↓
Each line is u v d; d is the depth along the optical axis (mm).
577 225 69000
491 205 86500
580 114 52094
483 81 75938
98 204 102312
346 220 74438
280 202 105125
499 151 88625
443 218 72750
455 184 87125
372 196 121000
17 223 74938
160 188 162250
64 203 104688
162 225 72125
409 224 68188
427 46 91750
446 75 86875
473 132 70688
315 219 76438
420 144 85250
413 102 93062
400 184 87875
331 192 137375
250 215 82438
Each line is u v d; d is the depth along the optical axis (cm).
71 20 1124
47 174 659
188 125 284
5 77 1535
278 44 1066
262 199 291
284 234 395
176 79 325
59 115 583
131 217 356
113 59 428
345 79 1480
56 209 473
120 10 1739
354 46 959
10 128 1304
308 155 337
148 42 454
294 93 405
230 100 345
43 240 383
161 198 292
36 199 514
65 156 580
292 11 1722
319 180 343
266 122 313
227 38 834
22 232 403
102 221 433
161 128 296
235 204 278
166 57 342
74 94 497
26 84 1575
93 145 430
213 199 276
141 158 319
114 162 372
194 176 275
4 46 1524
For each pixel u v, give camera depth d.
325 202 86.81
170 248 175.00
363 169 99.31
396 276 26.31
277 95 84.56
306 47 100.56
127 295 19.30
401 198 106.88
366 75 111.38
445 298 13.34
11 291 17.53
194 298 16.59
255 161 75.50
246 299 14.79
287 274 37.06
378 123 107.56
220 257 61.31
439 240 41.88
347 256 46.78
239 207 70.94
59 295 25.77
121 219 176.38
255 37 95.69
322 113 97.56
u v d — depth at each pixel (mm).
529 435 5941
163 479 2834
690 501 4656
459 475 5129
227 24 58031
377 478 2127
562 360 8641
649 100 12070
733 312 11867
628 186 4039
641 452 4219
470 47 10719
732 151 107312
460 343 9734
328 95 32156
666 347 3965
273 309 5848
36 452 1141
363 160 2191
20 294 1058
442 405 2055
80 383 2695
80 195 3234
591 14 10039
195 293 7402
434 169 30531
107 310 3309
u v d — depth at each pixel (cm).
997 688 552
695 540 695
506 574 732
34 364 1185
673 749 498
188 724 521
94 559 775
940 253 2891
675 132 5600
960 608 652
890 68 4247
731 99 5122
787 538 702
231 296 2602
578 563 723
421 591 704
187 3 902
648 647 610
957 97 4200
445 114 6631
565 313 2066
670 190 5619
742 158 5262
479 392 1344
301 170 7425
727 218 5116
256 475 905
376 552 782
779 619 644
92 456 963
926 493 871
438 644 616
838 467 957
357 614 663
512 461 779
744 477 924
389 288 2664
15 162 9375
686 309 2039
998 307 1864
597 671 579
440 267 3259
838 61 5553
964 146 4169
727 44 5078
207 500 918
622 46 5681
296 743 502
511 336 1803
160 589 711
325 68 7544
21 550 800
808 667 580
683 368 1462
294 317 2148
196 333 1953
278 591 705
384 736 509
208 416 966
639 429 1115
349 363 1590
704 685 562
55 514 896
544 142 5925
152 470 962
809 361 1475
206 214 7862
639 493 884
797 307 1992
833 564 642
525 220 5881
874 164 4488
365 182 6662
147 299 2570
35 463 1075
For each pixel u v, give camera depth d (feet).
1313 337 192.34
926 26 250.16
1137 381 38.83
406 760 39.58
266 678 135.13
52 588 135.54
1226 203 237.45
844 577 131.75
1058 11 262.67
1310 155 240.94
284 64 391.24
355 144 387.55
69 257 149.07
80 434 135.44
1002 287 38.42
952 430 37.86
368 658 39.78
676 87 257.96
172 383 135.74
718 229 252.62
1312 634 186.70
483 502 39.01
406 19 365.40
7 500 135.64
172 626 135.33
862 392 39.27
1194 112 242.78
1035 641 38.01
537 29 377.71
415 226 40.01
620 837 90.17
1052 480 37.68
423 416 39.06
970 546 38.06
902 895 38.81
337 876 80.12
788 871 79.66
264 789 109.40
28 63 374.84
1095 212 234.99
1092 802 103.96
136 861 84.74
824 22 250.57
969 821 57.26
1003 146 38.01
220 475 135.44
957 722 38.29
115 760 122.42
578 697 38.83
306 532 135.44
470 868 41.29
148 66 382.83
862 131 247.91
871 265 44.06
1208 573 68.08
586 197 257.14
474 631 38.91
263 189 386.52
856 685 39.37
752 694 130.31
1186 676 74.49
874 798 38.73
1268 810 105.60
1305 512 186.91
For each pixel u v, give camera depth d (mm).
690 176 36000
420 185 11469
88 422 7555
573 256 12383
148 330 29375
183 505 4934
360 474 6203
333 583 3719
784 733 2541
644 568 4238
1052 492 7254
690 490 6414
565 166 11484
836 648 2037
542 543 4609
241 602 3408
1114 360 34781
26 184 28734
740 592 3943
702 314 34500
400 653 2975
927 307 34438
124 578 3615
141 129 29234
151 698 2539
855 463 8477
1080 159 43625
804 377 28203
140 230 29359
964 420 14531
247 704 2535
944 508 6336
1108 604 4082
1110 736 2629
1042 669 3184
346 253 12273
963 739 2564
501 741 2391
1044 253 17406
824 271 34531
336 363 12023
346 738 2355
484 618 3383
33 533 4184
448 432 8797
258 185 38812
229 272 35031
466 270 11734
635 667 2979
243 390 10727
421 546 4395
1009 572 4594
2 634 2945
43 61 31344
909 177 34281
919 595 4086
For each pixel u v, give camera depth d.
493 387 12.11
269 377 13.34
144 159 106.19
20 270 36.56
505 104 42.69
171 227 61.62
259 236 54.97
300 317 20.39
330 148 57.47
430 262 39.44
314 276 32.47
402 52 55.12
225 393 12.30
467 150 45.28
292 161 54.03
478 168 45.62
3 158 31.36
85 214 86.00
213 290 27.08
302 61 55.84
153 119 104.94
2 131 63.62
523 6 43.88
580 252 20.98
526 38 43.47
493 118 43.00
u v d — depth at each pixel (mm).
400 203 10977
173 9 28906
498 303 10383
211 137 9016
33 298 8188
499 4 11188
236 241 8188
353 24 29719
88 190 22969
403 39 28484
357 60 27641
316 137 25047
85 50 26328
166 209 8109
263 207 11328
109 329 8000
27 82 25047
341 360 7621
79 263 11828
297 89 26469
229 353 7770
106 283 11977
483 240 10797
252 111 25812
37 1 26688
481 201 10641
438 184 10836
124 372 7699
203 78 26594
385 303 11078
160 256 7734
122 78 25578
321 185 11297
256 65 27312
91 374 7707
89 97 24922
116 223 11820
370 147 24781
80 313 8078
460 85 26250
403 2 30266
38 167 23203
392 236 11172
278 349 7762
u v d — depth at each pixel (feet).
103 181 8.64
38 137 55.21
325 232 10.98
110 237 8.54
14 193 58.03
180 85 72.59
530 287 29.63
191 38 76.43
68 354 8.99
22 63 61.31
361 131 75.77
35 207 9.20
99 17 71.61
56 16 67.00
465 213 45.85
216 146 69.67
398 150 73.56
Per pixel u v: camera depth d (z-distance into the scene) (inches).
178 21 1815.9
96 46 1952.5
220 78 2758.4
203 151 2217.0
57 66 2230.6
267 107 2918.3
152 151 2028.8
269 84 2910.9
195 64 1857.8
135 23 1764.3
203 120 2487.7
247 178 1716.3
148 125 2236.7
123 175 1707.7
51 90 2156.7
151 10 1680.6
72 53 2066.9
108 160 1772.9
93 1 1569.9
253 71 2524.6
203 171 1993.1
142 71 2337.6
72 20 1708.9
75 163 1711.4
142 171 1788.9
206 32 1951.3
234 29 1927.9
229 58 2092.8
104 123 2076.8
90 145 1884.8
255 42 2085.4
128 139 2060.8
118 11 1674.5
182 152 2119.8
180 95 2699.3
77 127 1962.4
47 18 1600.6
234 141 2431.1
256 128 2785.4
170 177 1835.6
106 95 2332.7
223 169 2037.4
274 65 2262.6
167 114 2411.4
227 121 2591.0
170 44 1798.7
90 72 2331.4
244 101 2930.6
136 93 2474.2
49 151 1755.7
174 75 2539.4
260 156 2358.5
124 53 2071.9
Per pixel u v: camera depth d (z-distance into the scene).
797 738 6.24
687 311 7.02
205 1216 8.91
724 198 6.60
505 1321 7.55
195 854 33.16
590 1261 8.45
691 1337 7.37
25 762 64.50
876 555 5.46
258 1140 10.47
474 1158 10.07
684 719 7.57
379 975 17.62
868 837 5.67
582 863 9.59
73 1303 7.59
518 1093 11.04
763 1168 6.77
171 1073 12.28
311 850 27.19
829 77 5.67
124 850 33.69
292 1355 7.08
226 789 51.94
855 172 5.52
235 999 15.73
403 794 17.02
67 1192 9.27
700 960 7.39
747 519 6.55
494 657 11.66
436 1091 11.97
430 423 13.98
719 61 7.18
↑
### Work instructions
Only the lines above from the one with "213 290 27.08" up to and including the one with "385 303 11078" should be repeated, exactly as written.

### Task solution
213 290 27.08
302 61 55.84
153 119 104.94
2 131 63.62
523 6 43.88
580 252 20.98
526 38 43.47
493 118 43.00
u v d — depth at each pixel (mm).
400 203 10977
173 9 28906
498 303 10383
211 137 9016
33 298 8188
499 4 11188
236 241 8188
353 24 29719
88 190 22969
403 39 28484
357 60 27641
316 137 25047
85 50 26328
166 209 8109
263 207 11328
109 329 8000
27 82 25047
341 360 7621
79 263 11828
297 89 26469
229 353 7770
106 283 11977
483 240 10797
252 111 25812
37 1 26688
481 201 10641
438 184 10836
124 372 7699
203 78 26594
385 303 11078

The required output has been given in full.